Stocks? Pt. 2

As it turns out, buying the “unloved” stock examples Blackberry and Netflix would have dramatically outperformed the Morningstar stock portfolio of 20 undervalued stocks through the first quarter, as the portfolio returned only 1.4%.  Note the S&P 500 was up 7.4%, and our unloved examples of BBRY and NFLX (very risky/volatile) would have been up 60%.

Although the Morningstar value portfolio did well with a few picks such as Berkshire Hathaway and Excelon (+15%), it also had poor picks like Weight Watchers (-23%) that weighed down the portfolio.  The performance difference between the hand-picked stock examples and Morningstar’s portfolio of undervalued wide-moat stocks is largely due to earnings and product announcements from BBRY and NFLX, as well as somewhat broader interest in these names than in most companies in the Morningstar portfolio.

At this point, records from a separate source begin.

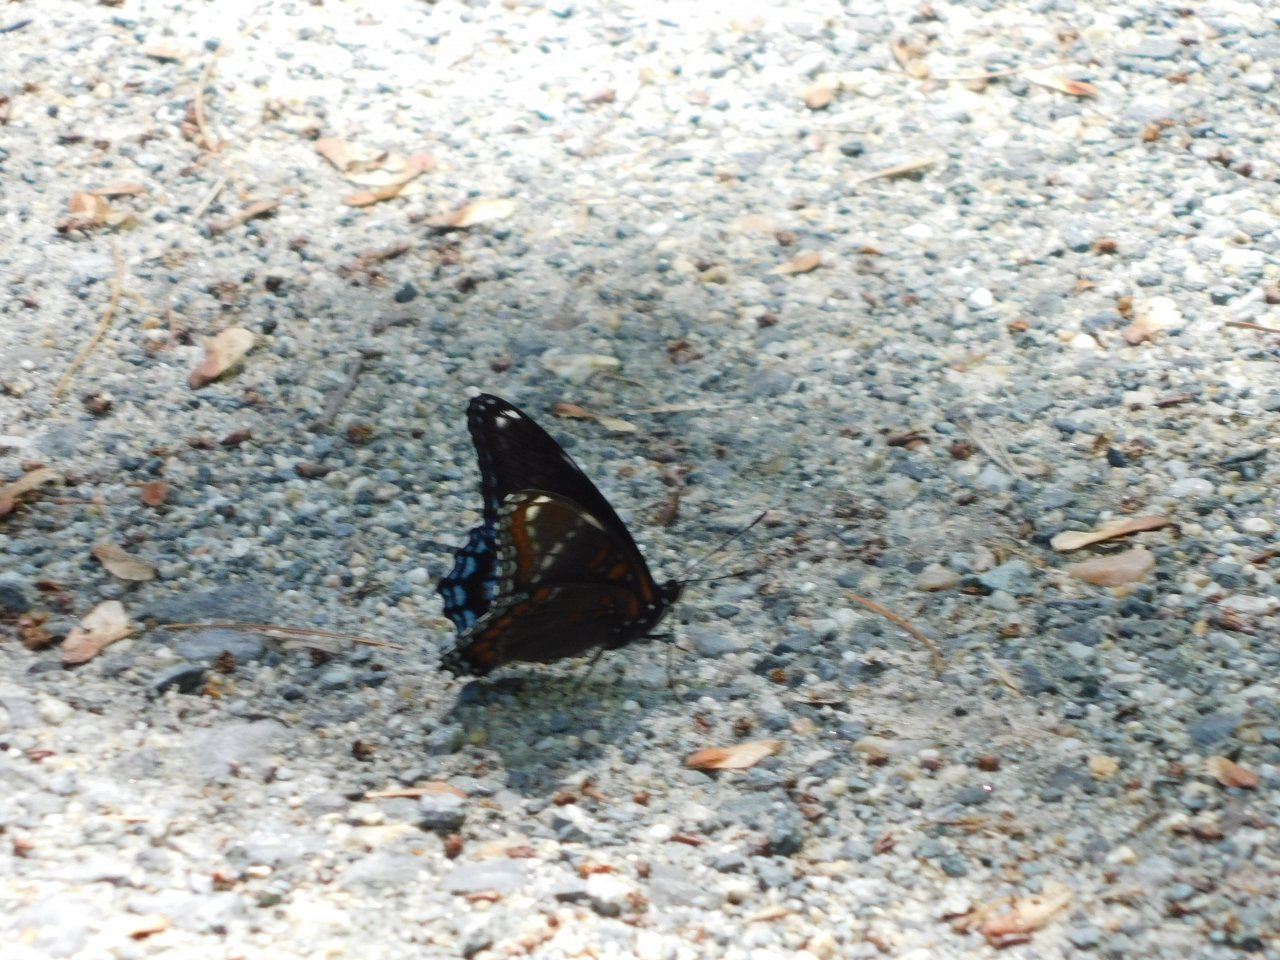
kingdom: Animalia
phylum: Arthropoda
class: Insecta
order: Lepidoptera
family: Nymphalidae
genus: Limenitis
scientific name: Limenitis
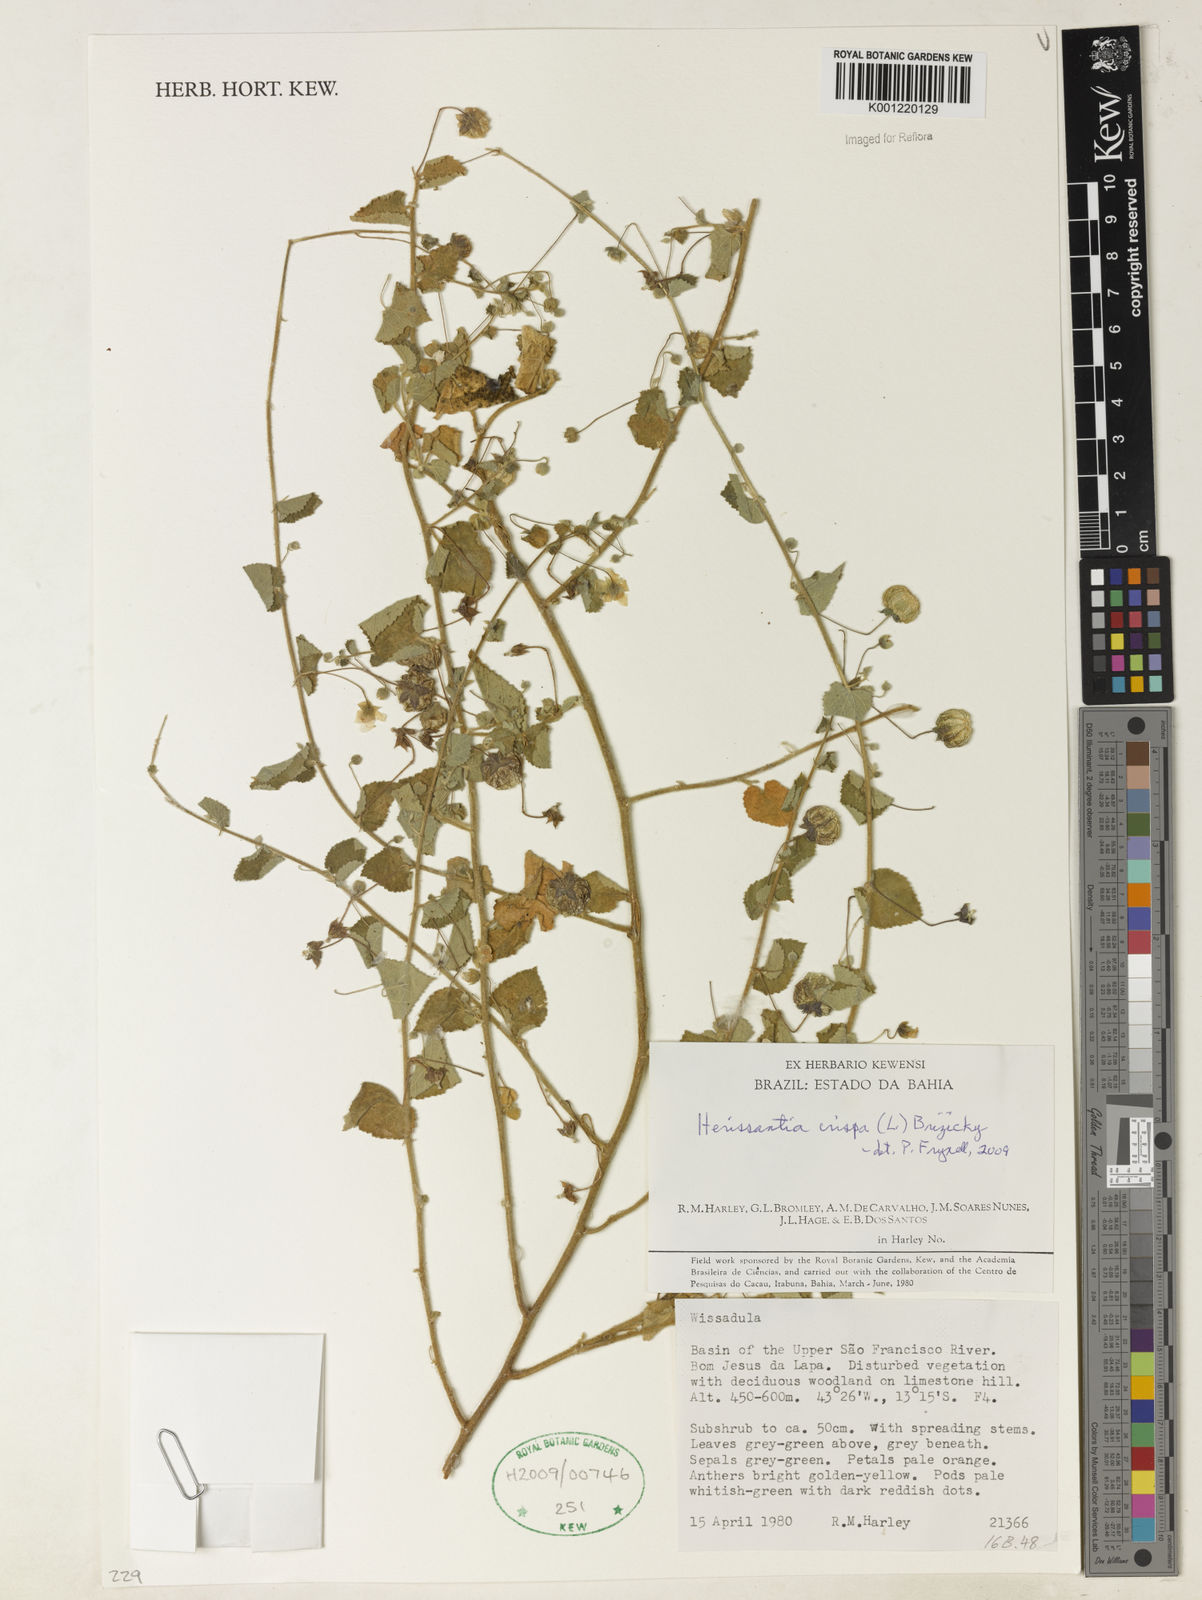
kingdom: Plantae
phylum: Tracheophyta
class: Magnoliopsida
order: Malvales
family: Malvaceae
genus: Herissantia
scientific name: Herissantia crispa
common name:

Many of the Morningstar portfolio stocks remind me of another holding I have – China Gueri (CHOP), a Chinese specialty metal producer that is tremendously overvalued but isn’t on many people’s radar.  The price of a stock is based both on the free cash flow of the underlying company and on market sentiment, and it seems market sentiment may change with less-known stocks relatively slowly.

I’m not inclined to rebalance the Morningstar portfolio given the few changes and poor performance through the first quarter, but will revisit its performance in coming quarters.